## Task instructions
With the pictures left out, print exactly the lines below that run from the one containing "a likvidáciu elektroodpadov vo výške 0,03 €." through the one containing "Nhật Bản, Philippines, Thái Lan, Lào…".

START Input material

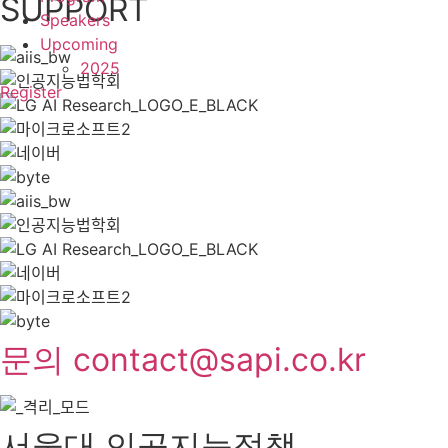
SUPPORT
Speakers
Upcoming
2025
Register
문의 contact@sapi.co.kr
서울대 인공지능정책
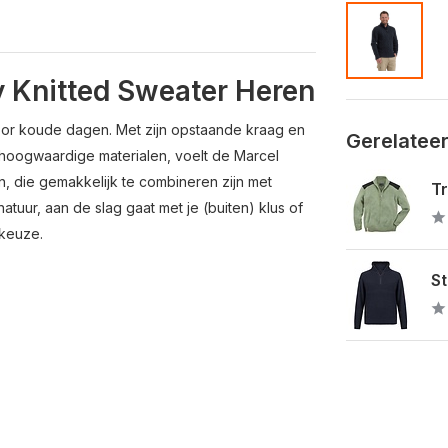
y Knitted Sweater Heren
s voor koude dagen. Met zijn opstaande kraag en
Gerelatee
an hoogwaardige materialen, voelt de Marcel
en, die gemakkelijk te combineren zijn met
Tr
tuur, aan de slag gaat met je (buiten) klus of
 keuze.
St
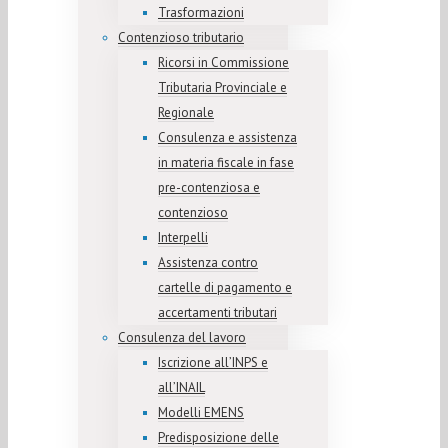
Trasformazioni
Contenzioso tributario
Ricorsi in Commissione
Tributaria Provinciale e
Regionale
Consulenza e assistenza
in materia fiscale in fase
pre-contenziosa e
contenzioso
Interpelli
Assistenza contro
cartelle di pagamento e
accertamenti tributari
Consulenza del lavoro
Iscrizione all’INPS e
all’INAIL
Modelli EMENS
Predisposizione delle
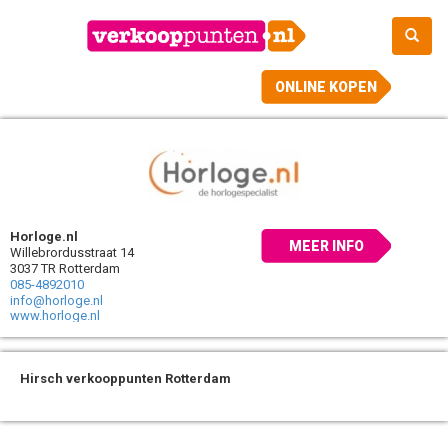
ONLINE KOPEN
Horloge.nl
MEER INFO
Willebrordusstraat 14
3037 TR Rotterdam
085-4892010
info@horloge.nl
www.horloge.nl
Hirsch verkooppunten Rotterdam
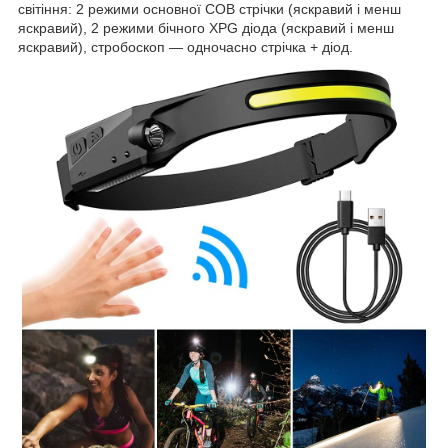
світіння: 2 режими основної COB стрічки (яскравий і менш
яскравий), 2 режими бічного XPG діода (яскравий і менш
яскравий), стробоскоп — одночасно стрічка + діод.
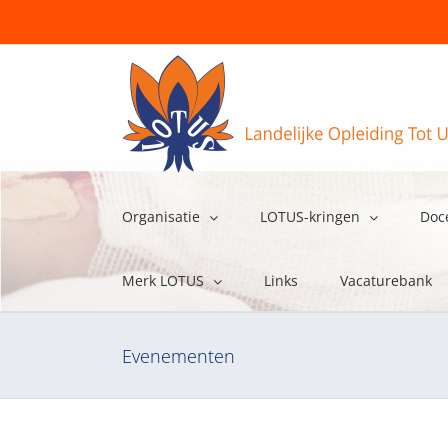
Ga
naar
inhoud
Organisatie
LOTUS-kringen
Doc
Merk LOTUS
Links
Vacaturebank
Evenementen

END Input material
START Input material

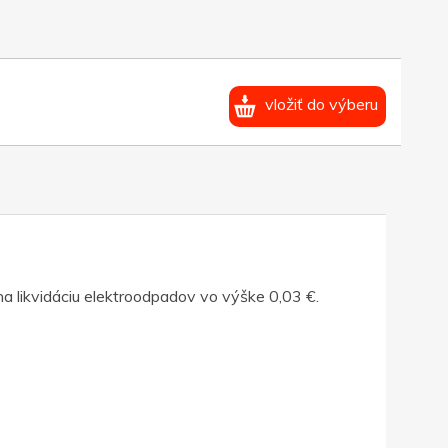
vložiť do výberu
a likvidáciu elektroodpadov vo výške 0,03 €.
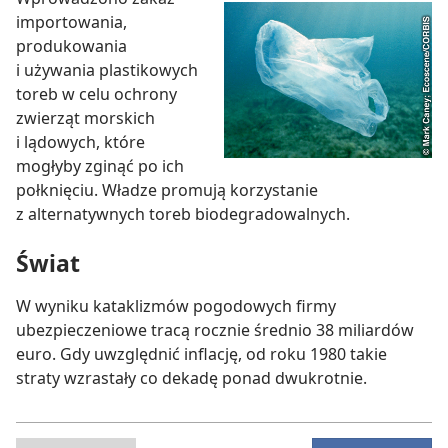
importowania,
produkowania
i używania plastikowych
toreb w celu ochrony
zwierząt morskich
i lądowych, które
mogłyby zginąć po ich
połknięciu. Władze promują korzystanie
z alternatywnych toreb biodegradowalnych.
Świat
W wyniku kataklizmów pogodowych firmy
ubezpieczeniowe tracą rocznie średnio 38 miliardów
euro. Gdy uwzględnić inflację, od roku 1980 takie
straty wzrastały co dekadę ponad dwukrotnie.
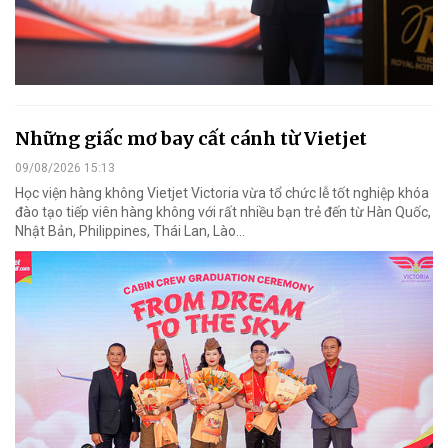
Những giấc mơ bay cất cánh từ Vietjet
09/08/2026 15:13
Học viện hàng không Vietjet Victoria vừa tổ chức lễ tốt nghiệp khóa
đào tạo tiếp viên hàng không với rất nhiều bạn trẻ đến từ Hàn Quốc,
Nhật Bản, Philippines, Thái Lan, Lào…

END Input material

## Exercise response
a likvidáciu elektroodpadov vo výške 0,03 €.
importowania,
produkowania
i używania plastikowych
toreb w celu ochrony
zwierząt morskich
i lądowych, które
mogłyby zginąć po ich
połknięciu. Władze promują korzystanie
z alternatywnych toreb biodegradowalnych.
Świat
W wyniku kataklizmów pogodowych firmy
ubezpieczeniowe tracą rocznie średnio 38 miliardów
euro. Gdy uwzględnić inflację, od roku 1980 takie
straty wzrastały co dekadę ponad dwukrotnie.
Những giấc mơ bay cất cánh từ Vietjet
09/08/2026 15:13
Học viện hàng không Vietjet Victoria vừa tổ chức lễ tốt nghiệp khóa
đào tạo tiếp viên hàng không với rất nhiều bạn trẻ đến từ Hàn Quốc,
Nhật Bản, Philippines, Thái Lan, Lào…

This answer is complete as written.